▶ _Data to examine_:
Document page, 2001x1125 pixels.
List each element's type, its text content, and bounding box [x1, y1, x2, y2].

---

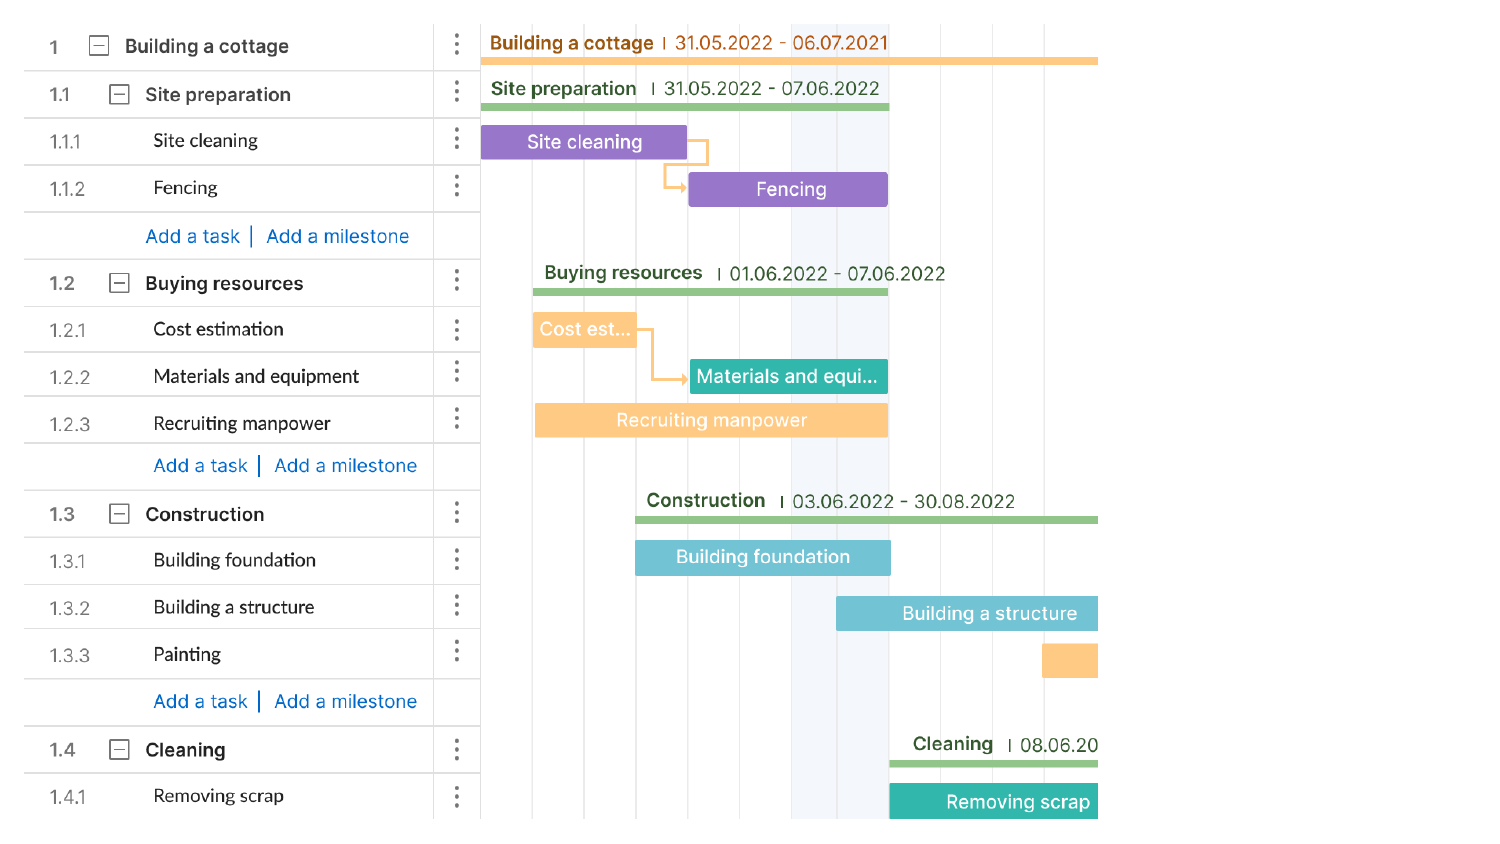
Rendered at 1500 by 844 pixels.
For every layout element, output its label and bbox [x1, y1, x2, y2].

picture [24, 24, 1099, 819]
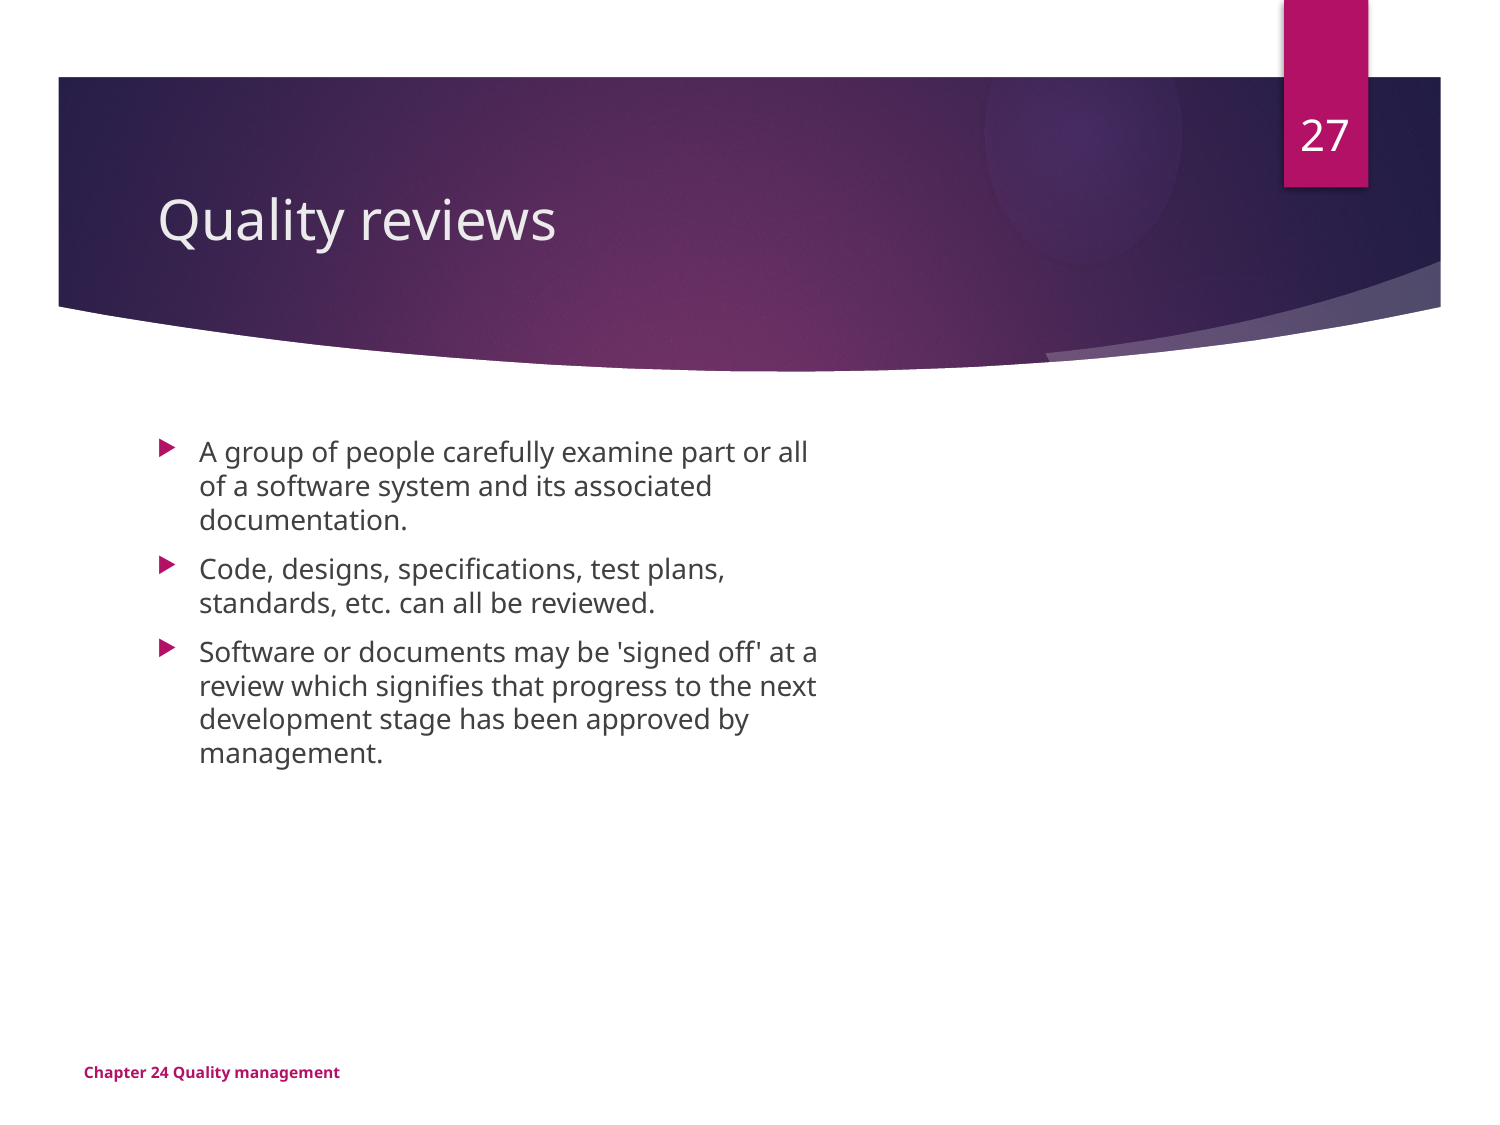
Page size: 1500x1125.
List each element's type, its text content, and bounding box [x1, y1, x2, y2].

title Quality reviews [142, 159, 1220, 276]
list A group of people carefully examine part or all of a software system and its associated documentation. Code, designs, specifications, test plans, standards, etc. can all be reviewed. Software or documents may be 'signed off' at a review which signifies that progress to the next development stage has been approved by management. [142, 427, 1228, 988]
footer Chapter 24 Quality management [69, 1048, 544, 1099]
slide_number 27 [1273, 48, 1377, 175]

▶ _The problem_:
For each line above that contains the word "pixels", make a copy.

▶ _Result_:
Document page, 2001x1125 pixels.
Rendered at 1500 by 844 pixels.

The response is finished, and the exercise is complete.